■ Description of the task
Repeat word for word the part of the Google Photos sync discussion below, starting with "2. I am not" and going on through "official export mechanisms.".

■ Extracted text
┏━━
I am currently using rclone to pull and backup my Google Photos account to my personal server through Google Drive. All of my media pulled using rclone retains the GPS data (lat/lon/alt).

Two thoughts.

  1. I would rather use my own script (or some other program) to sync my Google Photos account. Would it be easy for timeliner to import from a local folder?
  2. I am not familiar with the Google Photos API, but location data is pretty important (especially if you don't have Location History). It seems alternative methods to import photos with the location data would be of high importance.

I think that would be better suited for a Google Drive data source (but it would have to work somewhat generically, not just photos).

Importing from a local file (or folder) is also a possibility, as other data sources support this (and some require it).

However, with both of these options, the resulting items will lack richness and be much less structured. You may lose complete album information and item/people relationships, and other metadata available through the API or official export mechanisms.

Google Photos will stop syncing to Google Drive: https://gsuiteupdates.googleblog.com/2019/06/google-photos-drive-sync-stopping.html

Starting on July 10, 2019, Google Photos will no longer sync to Google Drive. From that date forward, if you add or delete files in Photos, they won’t be automatically added or deleted in Drive.
┗━━
■ Supplied data
┏━━
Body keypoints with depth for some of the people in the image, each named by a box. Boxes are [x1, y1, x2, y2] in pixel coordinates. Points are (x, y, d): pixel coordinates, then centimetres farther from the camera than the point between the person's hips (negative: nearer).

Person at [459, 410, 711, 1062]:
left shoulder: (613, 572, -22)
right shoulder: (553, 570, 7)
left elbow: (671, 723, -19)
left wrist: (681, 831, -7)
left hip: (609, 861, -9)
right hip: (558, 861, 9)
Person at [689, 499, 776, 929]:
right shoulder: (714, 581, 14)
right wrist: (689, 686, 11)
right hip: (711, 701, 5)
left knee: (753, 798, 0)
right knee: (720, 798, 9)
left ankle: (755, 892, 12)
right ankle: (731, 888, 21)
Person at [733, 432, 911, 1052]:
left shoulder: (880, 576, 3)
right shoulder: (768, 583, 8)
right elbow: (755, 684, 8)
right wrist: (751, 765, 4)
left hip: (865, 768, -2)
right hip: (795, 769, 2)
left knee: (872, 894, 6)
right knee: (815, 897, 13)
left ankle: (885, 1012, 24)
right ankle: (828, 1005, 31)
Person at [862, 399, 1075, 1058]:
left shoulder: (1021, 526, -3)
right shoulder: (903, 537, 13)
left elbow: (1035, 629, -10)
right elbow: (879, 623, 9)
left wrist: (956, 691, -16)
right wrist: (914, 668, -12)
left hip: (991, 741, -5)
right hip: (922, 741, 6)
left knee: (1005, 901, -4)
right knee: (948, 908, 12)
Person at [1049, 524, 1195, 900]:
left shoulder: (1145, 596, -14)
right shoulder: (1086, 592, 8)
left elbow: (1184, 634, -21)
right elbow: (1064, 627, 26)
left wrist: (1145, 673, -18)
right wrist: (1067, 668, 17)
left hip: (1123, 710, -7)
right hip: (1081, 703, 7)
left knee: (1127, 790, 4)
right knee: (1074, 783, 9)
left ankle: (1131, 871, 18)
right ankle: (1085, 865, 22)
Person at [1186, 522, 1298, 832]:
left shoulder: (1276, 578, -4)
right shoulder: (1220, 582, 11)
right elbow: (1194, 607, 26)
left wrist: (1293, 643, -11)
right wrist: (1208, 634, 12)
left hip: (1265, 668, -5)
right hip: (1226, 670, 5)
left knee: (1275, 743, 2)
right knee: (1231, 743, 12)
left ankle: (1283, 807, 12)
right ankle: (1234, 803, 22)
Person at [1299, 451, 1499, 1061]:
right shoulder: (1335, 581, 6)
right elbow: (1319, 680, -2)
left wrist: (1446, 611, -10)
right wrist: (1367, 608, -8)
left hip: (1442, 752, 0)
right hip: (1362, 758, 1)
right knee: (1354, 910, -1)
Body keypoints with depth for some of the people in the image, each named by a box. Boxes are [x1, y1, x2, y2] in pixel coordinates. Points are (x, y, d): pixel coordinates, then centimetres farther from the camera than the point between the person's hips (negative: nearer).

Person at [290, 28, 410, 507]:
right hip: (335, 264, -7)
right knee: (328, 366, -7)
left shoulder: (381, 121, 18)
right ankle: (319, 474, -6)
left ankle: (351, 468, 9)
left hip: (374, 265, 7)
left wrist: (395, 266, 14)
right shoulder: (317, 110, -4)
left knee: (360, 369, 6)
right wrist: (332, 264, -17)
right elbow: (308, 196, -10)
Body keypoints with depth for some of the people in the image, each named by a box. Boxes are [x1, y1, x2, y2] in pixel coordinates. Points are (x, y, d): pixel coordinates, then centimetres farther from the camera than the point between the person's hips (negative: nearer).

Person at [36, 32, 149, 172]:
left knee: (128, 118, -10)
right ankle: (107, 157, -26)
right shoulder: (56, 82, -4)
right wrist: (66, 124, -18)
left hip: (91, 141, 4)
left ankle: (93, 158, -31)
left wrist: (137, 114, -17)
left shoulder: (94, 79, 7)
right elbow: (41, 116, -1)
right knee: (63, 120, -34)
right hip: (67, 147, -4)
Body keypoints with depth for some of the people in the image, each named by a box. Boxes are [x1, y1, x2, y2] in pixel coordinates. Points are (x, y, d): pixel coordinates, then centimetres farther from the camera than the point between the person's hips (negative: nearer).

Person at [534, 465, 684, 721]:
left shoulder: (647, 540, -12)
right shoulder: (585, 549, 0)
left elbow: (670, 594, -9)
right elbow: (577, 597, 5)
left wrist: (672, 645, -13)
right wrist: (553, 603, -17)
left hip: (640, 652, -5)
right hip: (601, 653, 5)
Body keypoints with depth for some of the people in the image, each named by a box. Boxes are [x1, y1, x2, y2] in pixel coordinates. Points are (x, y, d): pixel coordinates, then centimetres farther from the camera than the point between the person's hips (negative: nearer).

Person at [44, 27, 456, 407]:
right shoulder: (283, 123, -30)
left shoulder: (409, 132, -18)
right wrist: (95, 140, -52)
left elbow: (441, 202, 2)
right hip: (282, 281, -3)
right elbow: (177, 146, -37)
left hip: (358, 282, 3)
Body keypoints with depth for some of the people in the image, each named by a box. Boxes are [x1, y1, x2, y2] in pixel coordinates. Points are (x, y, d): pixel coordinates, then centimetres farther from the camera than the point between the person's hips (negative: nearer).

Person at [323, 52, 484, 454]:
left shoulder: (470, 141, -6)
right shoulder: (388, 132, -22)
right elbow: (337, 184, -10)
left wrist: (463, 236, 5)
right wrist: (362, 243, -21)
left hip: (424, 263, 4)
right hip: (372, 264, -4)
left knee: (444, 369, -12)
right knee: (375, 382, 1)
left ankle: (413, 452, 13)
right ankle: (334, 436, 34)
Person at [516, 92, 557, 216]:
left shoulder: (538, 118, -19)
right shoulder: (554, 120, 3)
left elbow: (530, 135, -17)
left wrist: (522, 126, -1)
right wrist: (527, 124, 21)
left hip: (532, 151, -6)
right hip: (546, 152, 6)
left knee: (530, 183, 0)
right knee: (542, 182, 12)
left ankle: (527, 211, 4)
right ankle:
┗━━
■ Output for this exercise
2. I am not familiar with the Google Photos API, but location data is pretty important (especially if you don't have Location History). It seems alternative methods to import photos with the location data would be of high importance.

I think that would be better suited for a Google Drive data source (but it would have to work somewhat generically, not just photos).

Importing from a local file (or folder) is also a possibility, as other data sources support this (and some require it).

However, with both of these options, the resulting items will lack richness and be much less structured. You may lose complete album information and item/people relationships, and other metadata available through the API or official export mechanisms.